I began banging on the machine with the bottom of my fists. And despite Peter and Roys attempts to talk me down, I was now running on pure adrenaline.

I knocked the vending machine on it's side with Roy pleading for his life while clinging to his statue of Ganesh inside and proceeded to kick the glass open. I reached in and grabbed my sunchips and helped myself to one of the Pepsi's on the ground and headed towards the door.
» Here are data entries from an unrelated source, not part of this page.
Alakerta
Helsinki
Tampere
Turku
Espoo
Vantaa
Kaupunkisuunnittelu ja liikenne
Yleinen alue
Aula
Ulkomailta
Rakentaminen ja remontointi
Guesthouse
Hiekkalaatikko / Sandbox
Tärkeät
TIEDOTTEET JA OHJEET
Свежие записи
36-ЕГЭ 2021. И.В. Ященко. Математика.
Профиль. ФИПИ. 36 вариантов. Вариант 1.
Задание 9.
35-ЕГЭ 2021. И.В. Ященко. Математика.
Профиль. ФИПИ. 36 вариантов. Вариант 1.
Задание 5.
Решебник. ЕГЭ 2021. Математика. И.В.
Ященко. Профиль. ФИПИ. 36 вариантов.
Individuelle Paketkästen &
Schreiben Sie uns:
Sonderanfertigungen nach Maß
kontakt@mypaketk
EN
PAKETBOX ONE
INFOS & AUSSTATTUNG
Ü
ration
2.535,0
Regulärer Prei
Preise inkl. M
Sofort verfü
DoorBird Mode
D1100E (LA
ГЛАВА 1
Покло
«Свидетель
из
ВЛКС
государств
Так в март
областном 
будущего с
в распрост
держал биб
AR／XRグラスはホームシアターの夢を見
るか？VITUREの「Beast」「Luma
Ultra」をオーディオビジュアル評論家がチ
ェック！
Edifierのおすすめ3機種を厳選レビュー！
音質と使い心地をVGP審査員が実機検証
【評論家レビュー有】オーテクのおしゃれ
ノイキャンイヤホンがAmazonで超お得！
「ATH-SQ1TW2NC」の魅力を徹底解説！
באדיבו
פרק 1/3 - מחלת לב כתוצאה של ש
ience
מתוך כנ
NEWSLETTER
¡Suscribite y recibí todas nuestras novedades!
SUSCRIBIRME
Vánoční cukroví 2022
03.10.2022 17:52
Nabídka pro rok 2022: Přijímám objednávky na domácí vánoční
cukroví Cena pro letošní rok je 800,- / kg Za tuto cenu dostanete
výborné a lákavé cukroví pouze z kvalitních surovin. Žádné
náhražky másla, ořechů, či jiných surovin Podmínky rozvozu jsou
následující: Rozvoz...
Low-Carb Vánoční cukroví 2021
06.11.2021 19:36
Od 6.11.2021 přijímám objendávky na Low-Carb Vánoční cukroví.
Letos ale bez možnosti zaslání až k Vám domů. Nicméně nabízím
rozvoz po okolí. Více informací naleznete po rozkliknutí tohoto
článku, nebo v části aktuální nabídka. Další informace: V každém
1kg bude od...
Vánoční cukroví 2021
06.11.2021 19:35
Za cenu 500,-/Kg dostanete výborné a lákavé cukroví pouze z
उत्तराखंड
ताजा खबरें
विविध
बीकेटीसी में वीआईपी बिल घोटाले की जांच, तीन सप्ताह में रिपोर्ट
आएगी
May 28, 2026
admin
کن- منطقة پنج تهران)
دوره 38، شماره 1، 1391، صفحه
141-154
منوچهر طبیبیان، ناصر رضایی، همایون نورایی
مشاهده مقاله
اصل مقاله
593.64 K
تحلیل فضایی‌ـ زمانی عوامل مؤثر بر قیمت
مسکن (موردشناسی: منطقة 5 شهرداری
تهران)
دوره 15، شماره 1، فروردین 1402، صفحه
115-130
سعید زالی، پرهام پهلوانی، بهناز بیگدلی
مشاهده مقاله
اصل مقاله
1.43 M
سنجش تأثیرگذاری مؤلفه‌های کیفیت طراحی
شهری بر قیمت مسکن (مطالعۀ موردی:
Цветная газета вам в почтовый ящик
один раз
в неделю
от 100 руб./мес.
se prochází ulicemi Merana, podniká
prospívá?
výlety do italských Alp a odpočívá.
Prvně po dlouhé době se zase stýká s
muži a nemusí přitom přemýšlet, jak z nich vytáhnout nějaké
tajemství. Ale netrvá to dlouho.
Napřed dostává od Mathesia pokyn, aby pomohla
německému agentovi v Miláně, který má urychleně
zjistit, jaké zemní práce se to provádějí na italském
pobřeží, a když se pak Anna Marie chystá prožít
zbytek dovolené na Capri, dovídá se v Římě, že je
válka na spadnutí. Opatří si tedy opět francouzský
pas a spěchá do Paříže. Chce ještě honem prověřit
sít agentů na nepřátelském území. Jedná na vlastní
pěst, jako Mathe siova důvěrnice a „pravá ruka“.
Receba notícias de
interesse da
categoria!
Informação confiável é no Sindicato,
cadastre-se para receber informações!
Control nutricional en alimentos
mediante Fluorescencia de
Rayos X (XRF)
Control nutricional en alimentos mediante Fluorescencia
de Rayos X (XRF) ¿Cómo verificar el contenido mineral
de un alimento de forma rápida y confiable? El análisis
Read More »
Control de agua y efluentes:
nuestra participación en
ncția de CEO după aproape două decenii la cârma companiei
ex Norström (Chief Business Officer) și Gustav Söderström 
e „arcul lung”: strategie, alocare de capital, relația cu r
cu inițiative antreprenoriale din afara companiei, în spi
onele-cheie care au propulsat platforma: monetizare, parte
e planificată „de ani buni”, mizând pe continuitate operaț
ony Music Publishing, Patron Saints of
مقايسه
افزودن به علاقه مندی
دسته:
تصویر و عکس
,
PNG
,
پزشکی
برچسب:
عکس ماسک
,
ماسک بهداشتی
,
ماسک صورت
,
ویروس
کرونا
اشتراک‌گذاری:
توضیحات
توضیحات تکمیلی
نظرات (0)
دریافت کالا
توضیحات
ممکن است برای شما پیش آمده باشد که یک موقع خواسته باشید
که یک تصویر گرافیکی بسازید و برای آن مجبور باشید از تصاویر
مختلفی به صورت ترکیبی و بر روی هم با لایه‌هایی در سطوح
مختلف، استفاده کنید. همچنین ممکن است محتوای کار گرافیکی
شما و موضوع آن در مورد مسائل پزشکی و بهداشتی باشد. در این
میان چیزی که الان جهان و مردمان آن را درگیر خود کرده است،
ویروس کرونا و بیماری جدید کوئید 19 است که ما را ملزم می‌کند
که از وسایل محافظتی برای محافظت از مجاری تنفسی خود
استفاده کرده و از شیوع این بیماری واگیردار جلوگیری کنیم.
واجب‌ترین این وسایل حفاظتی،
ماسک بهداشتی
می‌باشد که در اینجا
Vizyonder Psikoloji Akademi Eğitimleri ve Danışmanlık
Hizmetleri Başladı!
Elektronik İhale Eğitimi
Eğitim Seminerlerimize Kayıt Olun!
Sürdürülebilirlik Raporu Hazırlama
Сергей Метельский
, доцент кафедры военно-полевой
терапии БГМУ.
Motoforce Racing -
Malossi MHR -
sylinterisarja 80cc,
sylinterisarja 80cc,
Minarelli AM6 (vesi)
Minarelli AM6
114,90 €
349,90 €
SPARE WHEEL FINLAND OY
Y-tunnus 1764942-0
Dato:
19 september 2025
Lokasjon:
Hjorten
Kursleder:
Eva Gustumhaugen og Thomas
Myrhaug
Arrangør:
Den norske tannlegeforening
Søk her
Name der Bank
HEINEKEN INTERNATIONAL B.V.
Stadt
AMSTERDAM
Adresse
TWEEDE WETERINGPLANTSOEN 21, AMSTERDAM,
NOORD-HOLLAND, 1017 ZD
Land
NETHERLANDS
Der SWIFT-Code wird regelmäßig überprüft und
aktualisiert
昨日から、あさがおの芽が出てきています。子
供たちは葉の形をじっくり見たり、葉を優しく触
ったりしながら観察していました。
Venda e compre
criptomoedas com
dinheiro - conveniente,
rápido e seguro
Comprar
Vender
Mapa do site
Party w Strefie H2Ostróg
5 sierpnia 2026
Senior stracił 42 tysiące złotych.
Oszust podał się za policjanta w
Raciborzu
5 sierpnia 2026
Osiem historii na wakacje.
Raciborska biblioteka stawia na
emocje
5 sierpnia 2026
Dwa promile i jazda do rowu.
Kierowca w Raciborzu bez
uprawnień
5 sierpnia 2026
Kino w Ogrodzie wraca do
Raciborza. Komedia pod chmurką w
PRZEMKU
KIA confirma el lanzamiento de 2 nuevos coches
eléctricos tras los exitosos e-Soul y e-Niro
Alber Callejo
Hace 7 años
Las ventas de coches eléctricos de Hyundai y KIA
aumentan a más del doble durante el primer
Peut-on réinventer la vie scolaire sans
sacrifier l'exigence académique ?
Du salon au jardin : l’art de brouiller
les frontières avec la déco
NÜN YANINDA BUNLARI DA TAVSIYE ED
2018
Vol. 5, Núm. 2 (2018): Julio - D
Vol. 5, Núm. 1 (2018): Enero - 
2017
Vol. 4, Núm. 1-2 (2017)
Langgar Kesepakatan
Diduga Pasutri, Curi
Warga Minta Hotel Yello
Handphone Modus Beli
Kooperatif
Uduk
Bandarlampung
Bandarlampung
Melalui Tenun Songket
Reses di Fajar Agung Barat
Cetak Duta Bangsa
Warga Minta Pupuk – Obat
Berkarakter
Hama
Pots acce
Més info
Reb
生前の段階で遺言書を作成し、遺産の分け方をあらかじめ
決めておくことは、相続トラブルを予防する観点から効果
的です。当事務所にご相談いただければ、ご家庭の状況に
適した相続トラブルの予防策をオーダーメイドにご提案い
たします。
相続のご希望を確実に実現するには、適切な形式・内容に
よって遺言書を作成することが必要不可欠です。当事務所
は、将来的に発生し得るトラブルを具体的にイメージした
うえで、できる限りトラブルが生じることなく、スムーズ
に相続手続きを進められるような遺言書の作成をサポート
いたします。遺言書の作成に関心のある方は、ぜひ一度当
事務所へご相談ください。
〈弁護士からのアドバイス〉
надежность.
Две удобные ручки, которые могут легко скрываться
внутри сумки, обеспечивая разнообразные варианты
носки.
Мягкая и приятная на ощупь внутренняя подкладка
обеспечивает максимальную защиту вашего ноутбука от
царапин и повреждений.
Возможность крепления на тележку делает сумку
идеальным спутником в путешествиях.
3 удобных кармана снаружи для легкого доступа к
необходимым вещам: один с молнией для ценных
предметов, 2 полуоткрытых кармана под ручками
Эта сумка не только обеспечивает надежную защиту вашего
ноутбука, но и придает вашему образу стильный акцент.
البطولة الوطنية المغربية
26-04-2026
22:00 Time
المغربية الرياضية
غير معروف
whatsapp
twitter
And I almost got away with it.

"Hold it right there Son."

I turned around and saw my boss standing with Peter and the security guard. We were escorted into my bosses office where I pleaded my case onto deaf ears.It was then I was on my second con call of the day. This time with the VP of vending services who was in Mumbai.

I was told that this was how Youtek has chosen to do business and I had better play ball. Despite my arguments, this con call ended with me being fired for stealing a Pepsi.

And thats how I met Roy from Buffalo. He was just trying to do his job and I managed to get away from mine.